[Source data — start]

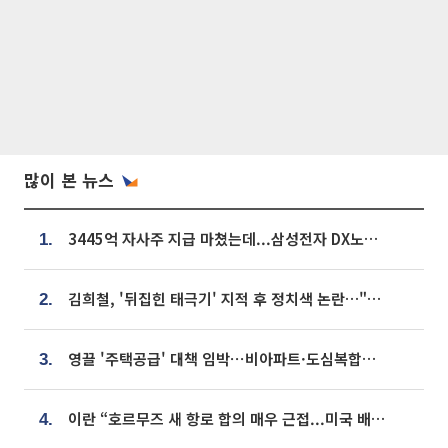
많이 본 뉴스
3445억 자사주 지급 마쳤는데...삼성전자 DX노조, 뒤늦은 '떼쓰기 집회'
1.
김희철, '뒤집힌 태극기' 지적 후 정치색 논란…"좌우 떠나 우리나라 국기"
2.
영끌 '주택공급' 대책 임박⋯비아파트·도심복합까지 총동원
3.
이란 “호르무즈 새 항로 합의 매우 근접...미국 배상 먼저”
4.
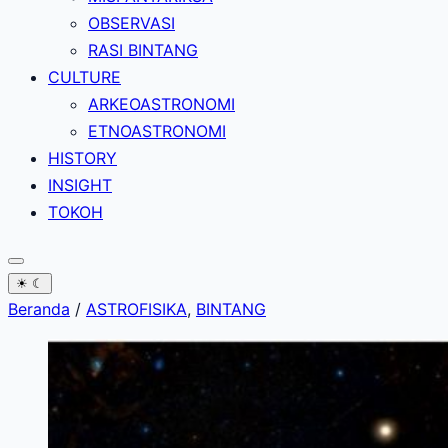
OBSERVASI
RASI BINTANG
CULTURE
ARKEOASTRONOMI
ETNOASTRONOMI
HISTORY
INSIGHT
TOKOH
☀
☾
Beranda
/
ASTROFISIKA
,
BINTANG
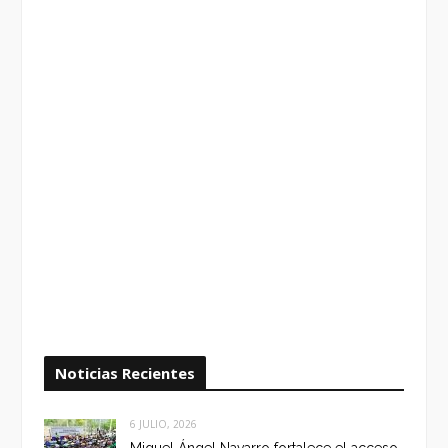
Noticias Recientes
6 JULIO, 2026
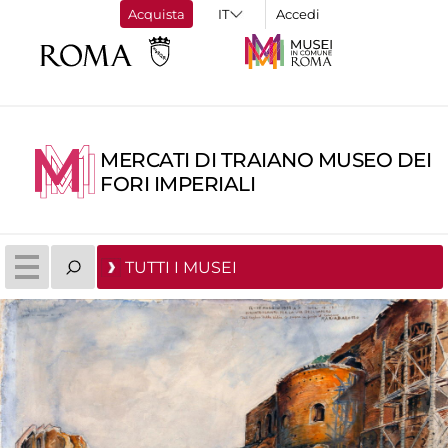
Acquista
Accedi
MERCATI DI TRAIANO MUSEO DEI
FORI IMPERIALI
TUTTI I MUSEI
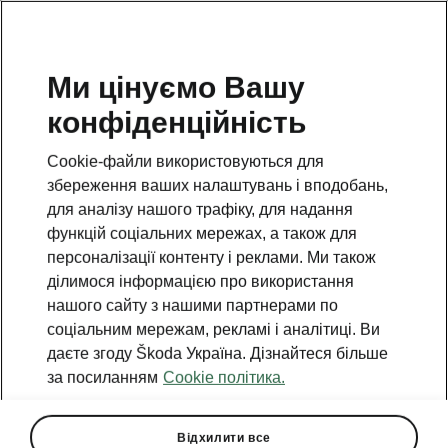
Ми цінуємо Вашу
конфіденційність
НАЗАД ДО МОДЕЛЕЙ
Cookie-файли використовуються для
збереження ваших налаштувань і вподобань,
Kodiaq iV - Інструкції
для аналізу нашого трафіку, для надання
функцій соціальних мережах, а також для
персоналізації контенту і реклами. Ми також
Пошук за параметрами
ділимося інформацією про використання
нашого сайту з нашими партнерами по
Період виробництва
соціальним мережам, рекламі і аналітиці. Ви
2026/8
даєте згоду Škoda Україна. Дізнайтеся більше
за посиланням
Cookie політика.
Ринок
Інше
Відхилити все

[Source data — finish]
[Source data — start]

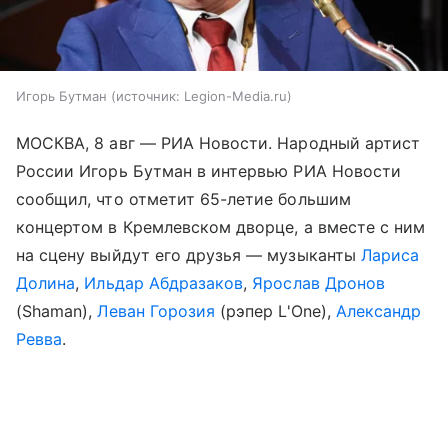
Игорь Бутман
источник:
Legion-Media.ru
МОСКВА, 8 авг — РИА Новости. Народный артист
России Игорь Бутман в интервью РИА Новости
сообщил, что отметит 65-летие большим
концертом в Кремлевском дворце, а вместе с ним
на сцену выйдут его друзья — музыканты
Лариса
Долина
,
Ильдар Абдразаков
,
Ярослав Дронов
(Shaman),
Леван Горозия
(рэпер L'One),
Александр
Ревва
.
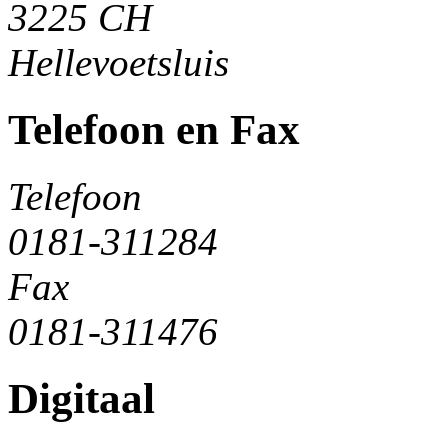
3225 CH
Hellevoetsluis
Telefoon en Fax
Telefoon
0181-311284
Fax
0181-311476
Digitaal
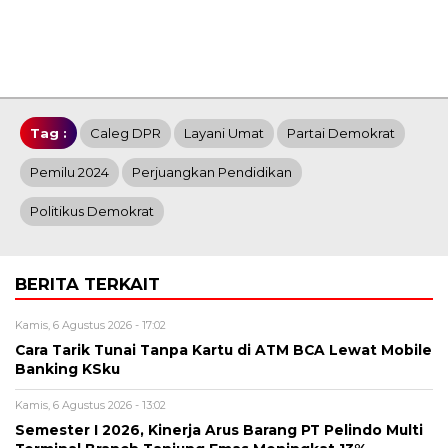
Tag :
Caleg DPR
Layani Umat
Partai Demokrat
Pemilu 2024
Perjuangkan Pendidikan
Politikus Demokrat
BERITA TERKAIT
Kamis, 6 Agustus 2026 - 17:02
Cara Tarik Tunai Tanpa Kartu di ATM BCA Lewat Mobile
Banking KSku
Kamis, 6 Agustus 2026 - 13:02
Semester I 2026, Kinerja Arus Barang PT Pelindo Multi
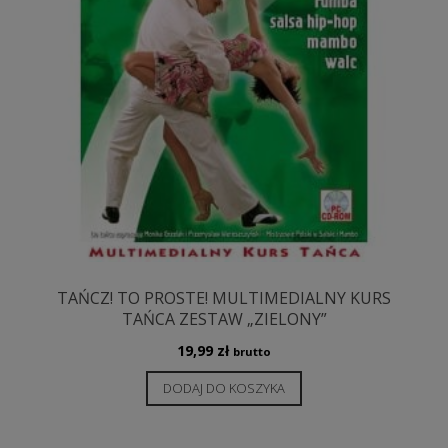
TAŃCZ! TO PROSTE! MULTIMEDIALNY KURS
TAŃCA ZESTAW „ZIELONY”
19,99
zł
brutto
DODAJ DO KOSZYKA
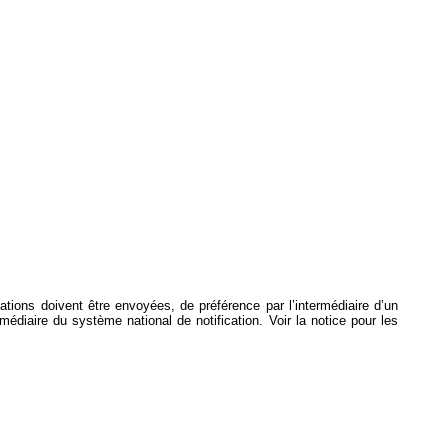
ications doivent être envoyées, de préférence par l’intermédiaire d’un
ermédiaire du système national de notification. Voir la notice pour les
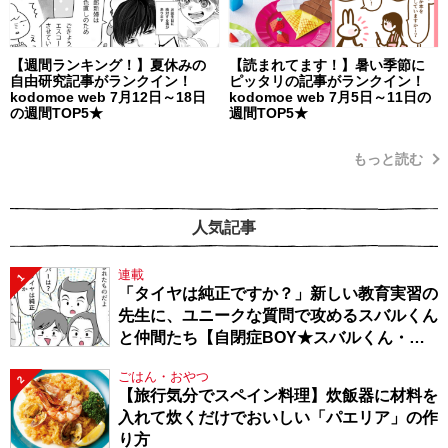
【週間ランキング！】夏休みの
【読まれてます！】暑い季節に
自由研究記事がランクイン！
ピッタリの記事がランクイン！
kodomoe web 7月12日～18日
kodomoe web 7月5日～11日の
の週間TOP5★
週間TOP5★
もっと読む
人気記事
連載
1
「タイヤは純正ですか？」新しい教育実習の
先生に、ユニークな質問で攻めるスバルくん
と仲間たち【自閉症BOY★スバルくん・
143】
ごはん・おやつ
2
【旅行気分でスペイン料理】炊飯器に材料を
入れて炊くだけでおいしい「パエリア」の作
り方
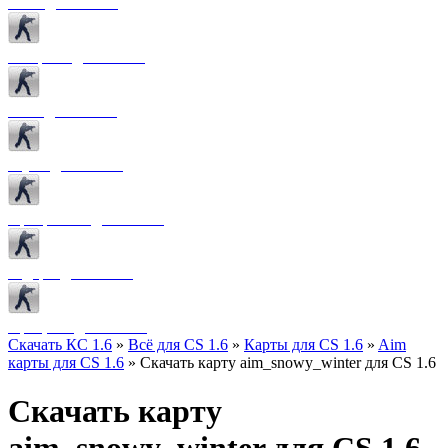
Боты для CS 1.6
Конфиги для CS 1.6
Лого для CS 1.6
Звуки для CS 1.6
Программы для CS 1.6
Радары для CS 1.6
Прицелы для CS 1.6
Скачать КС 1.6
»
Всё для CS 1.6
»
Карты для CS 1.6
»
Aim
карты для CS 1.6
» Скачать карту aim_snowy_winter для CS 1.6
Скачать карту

[Source data — finish]

* [Exercise description]:
All lines above holding the word "Новости" make up the answer; copy each one.

* [Output below]:
МОСКВА, 8 авг — РИА Новости. Народный артист
России Игорь Бутман в интервью РИА Новости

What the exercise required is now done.